Last year was a record year with regard to construction in the Jerusalem neighborhoods over the Green Line, with tenders for 2,386 apartments issued in 2012 compared to only 726 in 2011.
Publication of a tender by the Housing and Construction Ministry or the Israel Lands Administration to solicit bids from contractors is the last stage before earthwork at a site begins, so these numbers reflect actual construction expected in the near to medium term.
The government made its medium-to-long term intentions equally clear last year, with a sharp increase in the number of housing units approved by government planning committees, according to the Ir Amim association, which seeks to "expose key developments in order to halt harmful government actions" that "threaten to derail negotiations on final status issues," according to its website.
According to Ir Amim, 6,932 units were approved for future construction in 2012, compared to 1,772 homes in 2011 and 569 in 2010. The largest building plans were approved for Gilo, Har Homa and Givat Hamatos in southern Jerusalem, and Pisgat Ze'ev and Ramat Shlomo in northern Jerusalem. These figures do not include the decision to build in the E-1 area between Jerusalem and Ma'aleh Adumim.

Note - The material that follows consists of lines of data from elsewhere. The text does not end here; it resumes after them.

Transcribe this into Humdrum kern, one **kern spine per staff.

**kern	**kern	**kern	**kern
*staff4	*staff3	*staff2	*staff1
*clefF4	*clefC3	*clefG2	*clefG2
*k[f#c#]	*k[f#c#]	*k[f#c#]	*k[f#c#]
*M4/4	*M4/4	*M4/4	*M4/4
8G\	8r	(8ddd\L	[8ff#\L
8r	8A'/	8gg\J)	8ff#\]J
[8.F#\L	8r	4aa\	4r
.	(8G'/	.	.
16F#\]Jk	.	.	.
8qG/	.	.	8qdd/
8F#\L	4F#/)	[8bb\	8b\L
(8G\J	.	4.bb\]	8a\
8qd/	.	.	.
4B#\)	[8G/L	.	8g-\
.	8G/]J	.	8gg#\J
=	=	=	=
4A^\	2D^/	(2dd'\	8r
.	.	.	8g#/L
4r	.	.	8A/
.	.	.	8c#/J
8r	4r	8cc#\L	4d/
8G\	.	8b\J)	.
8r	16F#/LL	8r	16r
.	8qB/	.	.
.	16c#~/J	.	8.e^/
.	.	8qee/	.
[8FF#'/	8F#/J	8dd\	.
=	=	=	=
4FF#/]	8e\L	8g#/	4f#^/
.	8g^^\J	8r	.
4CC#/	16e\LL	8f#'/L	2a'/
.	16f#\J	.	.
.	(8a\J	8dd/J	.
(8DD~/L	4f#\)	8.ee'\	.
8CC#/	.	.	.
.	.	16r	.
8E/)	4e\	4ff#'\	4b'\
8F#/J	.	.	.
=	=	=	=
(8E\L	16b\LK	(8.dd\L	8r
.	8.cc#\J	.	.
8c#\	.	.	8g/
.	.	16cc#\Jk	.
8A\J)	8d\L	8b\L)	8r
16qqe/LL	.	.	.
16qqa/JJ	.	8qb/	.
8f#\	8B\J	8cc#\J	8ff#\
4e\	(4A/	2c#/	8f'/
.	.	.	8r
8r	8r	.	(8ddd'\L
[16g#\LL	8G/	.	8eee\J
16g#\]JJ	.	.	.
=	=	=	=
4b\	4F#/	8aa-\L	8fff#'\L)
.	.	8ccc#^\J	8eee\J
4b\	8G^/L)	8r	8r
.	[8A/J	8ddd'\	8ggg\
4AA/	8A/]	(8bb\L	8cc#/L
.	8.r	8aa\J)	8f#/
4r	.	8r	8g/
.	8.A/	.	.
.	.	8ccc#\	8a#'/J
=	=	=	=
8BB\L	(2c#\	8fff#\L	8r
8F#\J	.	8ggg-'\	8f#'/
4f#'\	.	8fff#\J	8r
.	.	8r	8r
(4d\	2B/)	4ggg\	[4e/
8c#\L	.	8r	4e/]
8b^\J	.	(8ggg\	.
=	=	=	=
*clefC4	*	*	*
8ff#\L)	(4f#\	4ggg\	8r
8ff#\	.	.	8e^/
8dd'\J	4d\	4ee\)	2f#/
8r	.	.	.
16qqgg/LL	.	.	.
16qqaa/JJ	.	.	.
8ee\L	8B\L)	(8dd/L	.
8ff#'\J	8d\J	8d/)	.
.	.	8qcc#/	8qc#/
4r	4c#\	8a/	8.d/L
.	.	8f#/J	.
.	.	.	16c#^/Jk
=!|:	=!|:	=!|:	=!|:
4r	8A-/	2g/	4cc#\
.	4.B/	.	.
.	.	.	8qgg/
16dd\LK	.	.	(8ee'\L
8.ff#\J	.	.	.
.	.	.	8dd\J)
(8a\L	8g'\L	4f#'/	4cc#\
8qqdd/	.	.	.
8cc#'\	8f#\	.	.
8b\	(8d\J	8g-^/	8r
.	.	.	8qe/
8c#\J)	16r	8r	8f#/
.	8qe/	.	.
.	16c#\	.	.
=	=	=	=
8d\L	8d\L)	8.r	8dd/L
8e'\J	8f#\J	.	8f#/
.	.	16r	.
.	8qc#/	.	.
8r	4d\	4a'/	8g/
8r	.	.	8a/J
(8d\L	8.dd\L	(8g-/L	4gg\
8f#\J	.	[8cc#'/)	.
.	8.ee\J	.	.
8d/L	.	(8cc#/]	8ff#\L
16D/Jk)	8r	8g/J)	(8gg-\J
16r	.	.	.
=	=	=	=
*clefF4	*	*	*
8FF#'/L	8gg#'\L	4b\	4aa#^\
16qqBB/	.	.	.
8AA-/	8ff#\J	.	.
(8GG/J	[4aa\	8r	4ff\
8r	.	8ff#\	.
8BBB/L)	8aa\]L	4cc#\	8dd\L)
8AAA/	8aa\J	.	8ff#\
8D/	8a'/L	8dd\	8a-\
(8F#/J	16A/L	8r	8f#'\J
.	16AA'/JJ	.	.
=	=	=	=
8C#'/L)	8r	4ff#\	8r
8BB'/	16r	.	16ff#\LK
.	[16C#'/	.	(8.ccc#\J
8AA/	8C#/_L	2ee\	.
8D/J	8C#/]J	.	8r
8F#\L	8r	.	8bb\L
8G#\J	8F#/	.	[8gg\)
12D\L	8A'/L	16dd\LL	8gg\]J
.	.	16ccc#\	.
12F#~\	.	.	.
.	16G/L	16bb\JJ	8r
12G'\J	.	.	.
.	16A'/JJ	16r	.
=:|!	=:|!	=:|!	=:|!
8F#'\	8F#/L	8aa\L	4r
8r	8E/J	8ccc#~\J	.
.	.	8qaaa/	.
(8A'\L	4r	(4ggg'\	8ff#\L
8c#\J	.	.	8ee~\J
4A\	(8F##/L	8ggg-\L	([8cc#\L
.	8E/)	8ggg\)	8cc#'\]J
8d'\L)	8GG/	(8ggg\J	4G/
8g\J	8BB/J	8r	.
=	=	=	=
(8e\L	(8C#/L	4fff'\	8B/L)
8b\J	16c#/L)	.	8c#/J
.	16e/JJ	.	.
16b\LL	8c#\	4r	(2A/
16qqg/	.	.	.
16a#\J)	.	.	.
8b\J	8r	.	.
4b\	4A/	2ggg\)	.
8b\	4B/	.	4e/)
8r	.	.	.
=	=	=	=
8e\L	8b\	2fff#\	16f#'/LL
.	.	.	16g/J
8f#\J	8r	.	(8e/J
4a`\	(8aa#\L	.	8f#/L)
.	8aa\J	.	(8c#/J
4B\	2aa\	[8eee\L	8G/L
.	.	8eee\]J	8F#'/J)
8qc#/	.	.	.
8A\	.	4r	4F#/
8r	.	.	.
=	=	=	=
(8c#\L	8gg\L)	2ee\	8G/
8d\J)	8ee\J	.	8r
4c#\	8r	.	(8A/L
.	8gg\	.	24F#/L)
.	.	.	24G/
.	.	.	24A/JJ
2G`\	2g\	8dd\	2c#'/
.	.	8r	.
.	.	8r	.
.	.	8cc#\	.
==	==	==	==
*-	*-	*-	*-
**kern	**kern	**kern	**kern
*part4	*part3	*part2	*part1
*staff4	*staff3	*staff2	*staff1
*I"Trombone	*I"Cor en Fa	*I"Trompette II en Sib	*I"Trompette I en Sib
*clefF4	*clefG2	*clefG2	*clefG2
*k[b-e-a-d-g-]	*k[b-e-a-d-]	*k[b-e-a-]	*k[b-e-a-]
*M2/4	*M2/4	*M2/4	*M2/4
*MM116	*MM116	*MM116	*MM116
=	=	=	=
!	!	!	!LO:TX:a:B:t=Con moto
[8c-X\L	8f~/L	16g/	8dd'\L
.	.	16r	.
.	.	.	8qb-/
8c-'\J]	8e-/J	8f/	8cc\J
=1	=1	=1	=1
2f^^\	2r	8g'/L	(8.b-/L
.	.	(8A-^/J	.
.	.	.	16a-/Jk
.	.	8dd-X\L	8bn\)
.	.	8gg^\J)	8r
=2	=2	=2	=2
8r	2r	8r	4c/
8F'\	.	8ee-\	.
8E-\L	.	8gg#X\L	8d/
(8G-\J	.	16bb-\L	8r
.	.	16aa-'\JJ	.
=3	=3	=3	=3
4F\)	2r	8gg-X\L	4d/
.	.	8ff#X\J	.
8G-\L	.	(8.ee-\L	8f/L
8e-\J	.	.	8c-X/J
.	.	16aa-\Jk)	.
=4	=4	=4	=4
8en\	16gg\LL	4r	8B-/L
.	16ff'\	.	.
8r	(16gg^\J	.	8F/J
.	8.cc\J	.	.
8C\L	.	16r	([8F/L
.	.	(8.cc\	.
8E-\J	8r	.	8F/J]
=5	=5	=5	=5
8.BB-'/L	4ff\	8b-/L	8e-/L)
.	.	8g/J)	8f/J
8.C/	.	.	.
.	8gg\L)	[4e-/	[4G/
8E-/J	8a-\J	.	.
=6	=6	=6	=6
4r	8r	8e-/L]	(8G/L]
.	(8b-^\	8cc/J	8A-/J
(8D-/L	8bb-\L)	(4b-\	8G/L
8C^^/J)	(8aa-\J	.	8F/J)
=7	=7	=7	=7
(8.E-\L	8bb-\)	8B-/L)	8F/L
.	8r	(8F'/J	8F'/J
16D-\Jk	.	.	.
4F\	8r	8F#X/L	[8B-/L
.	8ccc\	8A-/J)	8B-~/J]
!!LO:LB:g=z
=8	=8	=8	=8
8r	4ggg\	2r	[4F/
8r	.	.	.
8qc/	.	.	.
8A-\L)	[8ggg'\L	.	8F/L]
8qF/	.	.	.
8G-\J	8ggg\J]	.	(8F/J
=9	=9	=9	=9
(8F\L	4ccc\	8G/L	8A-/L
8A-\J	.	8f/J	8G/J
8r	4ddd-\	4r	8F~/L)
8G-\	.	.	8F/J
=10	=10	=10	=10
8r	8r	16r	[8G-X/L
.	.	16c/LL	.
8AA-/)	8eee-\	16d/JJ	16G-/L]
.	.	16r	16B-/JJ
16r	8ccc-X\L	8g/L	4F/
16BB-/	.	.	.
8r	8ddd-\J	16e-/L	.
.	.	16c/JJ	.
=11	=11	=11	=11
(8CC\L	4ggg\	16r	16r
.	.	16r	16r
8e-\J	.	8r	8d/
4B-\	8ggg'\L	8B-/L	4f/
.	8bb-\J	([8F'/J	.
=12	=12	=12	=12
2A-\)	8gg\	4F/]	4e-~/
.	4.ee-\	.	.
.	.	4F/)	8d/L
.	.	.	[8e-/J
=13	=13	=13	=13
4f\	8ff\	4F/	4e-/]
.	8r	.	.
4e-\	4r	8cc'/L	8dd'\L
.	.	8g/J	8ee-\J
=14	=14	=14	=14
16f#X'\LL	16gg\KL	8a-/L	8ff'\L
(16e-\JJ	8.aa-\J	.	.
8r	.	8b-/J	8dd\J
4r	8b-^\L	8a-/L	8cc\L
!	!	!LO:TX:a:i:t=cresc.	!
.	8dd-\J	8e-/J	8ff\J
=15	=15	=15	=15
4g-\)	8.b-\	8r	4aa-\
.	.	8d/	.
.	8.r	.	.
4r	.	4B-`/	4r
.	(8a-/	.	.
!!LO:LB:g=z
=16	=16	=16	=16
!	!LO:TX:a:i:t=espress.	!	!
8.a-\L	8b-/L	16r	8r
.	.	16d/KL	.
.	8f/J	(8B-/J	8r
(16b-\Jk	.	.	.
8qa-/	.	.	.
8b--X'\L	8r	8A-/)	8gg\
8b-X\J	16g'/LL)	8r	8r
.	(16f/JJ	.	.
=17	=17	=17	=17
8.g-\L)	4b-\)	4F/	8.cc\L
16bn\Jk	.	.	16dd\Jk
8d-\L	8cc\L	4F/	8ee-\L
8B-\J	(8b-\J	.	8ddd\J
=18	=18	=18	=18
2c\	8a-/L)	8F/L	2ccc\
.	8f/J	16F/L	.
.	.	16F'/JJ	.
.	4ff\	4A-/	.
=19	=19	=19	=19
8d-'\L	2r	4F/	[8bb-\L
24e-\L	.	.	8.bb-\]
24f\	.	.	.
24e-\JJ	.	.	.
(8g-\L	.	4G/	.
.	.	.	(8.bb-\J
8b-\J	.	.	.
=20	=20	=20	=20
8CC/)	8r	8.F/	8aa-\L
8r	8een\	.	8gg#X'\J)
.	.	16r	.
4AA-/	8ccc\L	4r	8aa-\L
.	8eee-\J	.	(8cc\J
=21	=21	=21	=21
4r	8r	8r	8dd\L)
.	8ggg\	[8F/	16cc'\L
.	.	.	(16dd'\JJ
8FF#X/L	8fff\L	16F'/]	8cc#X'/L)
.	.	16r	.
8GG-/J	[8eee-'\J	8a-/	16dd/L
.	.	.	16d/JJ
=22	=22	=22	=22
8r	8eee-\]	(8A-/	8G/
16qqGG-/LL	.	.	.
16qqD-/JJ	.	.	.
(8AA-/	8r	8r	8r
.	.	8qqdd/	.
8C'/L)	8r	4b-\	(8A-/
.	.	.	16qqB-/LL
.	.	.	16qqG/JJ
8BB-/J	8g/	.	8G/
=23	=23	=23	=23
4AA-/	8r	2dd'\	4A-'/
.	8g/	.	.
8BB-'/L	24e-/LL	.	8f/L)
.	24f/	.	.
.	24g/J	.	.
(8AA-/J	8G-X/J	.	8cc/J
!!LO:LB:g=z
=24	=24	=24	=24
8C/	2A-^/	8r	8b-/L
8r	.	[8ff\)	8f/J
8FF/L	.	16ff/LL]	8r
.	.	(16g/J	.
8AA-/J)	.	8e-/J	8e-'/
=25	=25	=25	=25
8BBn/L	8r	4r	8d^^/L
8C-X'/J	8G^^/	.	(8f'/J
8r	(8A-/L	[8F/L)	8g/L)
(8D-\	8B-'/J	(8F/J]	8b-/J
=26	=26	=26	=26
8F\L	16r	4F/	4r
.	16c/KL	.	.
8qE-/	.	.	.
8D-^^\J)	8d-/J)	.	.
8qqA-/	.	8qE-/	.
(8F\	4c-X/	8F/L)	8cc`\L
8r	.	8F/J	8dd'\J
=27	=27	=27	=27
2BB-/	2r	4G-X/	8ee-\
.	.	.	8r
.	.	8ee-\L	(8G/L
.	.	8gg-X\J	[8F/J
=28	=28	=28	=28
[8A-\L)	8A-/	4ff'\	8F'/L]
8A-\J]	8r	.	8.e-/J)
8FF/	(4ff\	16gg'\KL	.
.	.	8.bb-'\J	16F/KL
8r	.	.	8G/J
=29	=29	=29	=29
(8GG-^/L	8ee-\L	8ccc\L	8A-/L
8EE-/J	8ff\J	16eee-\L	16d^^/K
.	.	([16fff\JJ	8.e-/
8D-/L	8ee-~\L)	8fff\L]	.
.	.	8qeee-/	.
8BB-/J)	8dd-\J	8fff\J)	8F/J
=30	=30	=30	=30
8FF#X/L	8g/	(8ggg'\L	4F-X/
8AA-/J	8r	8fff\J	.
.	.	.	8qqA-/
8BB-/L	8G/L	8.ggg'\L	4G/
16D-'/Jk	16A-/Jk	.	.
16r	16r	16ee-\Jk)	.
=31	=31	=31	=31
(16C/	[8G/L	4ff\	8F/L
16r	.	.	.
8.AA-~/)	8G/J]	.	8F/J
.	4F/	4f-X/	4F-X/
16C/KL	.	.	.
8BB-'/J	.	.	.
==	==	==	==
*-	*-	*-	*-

The data show that the previous record year for East Jerusalem construction was 2008, under the Olmert government, when 970 units were approved by planning committees and tenders were published for 1,931 homes. The following year, the Netanyahu government's first, tenders were published for 1,021 homes.
The two following years, 2010 and 2011, however, saw a marked slowdown. The approval of a plan to build 1,600 homes in Ramat Shlomo during a visit by U.S. Vice President Joe Biden was considered a watershed event in this regard, as it caused a deep crisis with the United States. From that point, the Prime Minister's Office closely monitored plans for building over the Green Line, and numerous plans were either rejected or removed from the planning committees' agendas. In 2010, only 506 homes were approved by planning committees for Jerusalem, and in 2011 there were even fewer, 312.
But last year, an election year in the United States, either the administration's pressure dropped or it had less influence; it's possible that Israeli officials also believed U.S. President Barack Obama, a frequent critic of Jerusalem construction plans, would not be reelected. Whatever the case, the restraints on the planning committees were dropped, and thousands of apartment plans were approved.
A substantial number of these committee approvals were swept through following the successful bid by the Palestinian Authority to achieve nonmember state observer status at the United Nations, which was only a few weeks ago. But the tenders issued have nothing to do with that development, since preparing tenders for large construction projects is a lengthy process.
Just on Wednesday the Jerusalem Local Building and Planning Committee approved a plan to build six hotels with a total of more than 1,000 rooms.
"There's nothing here that's natural or coincidental," said Yehudit Oppenheimer, Ir Amim's director. "We know that the Prime Minister's Office keeps a careful eye on these decisions. This is a huge move toward changing the reality in Jerusalem without conducting a public debate about it.
"The only discussion is over whether Jews are allowed to build over the Green Line, but we're missing the big picture," continued Oppenheimer. "Jerusalem has become 'Greater Jerusalem,' in which Ma'aleh Adumim and Gush Etzion are part of the city. This reality traps within it a large Palestinian population, with all its religious and symbolic assets, with no civil status and with no rights, while the Jewish majority has a monopoly on the mechanisms of power and control.
"This is a disaster for Jerusalem as a city and for its people," she added. "If the government is looking to create a binational and multi-religious city, this can only be sustained with full cooperation and a division of the symbolic and physical resources."